Qualche giorno fa scorrevo su Facebook i post degli amici. Il più erano immagini, scatti di famiglia, fotografie dal mondo, commenti o citazioni. Devo dire che raramente mi fermo a leggere i post: Scorro più che altro la pagina e osservo velocemente le immagini, soffermandomi solo su quelle che in qualche modo attirano la mia attenzione. Non si dovrebbe fare ma la quantità di immagini e post pubblicati rende impossibile soffermarsi su tutto per il tempo necessario a comprendere (per poi magari scoprire di aver dedicato tempo a delle schiocchezze).
Nello scorrere velocemente i post, mi sembrava quasi di osservare un film senza senso piuttosto che singoli scatti. Una cozzaglia di fotogrammi assemblati dal caso, a caso. Poi mi sono bloccato, perchè alcuni di essi, nella loro sequenza, assumevano un senso. Ovviamente erano di “amici” differenti, pertanto si trattava veramente di un caso fortuito.
Qualcuno aveva pubblicato una serie di immagini di cibi, dolci, piatti di vario genere, presentati alla “Master Chef”, magistralmente impiattati; fra di esse, auto di lusso, pubblicità di orologi, etc.
L’ultima immagine a conclusione della sequenza, pubblicata da un altro contatto, stravolgeva tutto il film precedente.
Eccola:
Questa foto era un pugno nello stomaco. Chi non rimane sconvolto da questa immagine, della drammaticità, dalla forza sconvolgente che ha; la foto di un incubo che nessun bimbo dovrebbe mai vivere.
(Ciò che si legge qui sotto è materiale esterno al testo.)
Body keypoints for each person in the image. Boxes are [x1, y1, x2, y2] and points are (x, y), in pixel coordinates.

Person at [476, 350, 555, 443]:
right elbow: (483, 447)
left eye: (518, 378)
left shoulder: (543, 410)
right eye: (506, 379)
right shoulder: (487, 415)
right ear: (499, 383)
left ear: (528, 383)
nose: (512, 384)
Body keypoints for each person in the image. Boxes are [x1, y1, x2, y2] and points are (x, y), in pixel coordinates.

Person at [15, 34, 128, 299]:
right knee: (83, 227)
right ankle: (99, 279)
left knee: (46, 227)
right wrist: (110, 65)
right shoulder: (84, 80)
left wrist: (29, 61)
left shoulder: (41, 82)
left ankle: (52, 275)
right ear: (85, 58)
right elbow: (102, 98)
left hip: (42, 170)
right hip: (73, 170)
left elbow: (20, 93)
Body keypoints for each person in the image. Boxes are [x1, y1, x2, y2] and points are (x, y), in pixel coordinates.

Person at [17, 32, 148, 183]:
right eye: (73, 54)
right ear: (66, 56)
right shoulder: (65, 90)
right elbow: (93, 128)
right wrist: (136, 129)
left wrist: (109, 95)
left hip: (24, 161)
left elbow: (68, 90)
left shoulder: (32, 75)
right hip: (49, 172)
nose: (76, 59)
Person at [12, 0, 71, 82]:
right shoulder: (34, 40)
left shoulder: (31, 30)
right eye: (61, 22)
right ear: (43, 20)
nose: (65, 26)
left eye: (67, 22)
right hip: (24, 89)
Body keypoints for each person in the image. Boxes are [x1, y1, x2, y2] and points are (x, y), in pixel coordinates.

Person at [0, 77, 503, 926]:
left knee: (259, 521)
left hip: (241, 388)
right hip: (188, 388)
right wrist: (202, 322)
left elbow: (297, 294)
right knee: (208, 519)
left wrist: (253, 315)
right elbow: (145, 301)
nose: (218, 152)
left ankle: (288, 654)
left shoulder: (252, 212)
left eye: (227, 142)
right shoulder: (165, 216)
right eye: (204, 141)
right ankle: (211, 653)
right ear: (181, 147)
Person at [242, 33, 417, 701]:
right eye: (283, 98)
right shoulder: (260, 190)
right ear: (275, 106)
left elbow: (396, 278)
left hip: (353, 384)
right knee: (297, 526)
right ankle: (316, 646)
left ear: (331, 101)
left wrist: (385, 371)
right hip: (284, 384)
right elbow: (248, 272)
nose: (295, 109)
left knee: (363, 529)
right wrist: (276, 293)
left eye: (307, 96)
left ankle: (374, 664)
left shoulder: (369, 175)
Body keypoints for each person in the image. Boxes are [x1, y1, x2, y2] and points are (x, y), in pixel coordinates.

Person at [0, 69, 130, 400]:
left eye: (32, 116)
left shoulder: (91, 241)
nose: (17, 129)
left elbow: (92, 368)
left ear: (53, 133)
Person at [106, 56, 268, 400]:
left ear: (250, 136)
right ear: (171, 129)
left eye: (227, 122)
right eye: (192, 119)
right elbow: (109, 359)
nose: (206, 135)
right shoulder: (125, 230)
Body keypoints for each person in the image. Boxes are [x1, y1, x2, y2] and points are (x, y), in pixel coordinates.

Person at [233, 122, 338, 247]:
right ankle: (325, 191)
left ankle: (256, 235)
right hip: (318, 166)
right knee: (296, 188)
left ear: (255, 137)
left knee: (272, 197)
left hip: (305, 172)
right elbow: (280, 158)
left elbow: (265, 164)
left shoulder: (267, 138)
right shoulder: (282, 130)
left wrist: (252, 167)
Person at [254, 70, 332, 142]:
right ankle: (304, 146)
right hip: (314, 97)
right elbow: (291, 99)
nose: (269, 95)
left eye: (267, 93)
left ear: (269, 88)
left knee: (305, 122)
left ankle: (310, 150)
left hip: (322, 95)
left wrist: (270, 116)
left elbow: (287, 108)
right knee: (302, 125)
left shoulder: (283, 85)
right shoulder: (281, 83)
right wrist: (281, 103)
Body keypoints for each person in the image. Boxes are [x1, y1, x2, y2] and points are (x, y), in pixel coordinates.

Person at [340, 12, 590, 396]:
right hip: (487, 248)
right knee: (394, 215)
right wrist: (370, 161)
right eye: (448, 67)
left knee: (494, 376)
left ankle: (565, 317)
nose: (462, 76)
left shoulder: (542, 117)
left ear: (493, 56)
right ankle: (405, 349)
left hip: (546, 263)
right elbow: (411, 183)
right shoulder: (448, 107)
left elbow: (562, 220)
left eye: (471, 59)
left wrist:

Quando vediamo immagini del genere, oltre a restare profondamente colpiti, facciamo svariate considerazioni fra cui, probabilmente la più comune, quella in cui critichiamo il nostro mondo perchè da troppo a qualcuno e niente ad altri. E’ quasi uno standard questo tipo di ragionamento. Poi si volta pagina e tuttociò passa nel cassetto delle considerazioni che non portano niente e che restano li fino alla prossima volta che la TV o Internet passerà medesime immagini.
Tornando alla sequenza di immagini, mi sono sorpreso di come le fotografie se assemblate in modo coerente, possano dare ancora più forza ad un messaggio.
Qui si seguito pubblico una sequenza simile a quella che ho visto su Facebook, concludendo con quella finale, che era proprio quella pubblicata sopra:
Ora ci si potrebbe sbizzarrire in svariati commenti riguardo le contraddizioni del nostro mondo e fare mille discorsi su questo osservando questa sequenza di scatti. Mi limito tuttavia a tenere “basso” il livello di questo post, facendo notare come la fotografia possa cambiare l’emozione o sensazione che dà in funzione di come essa venga proposta.
Se ci si sofferma sullo scatto singolo, esso acquisisce il massimo della sua forza espressiva. Il messaggio che è in essa contenuto (più o meno celato), è da scovare in quella singola immagine, sperando che chi la osserva abbia quella sensibilità per vederlo. In molti casi esso è molto diretto e visibile, come certamente lo è nella foto singola pubblicata, in altri rimane nascosto, come mi capita di dire spesso, nelle pieghe della luce.
Ma la forza della fotografia è anche da ritrovarsi nella possibilità che un autore ha di guidare l’osservatore ancora più precisamente e all’interno di una “strada” ben tracciata, che difficilmente consente svarioni o uscite di strada. Quasi per naturale sviluppo, si arriva alla meta.
Con una sequenza di scatti, si può incanalare un pensiero. Ed è quello che il caso ha voluto, per mostrare in modo diverso e ancora meglio, quel contrasto e contraddizione del nostro mondo, che così tante volte ci sconvolge e un secondo dopo ci lascia indifferenti.
Il contrasto in fotografia è una delle “tecniche” più forti da utilizzare come canale comunicativo, sia esso preso singolarmente e all’interno di uno scatto, che ottenuto tramite sequenza, consapevolmente sviluppata, di singole immagini.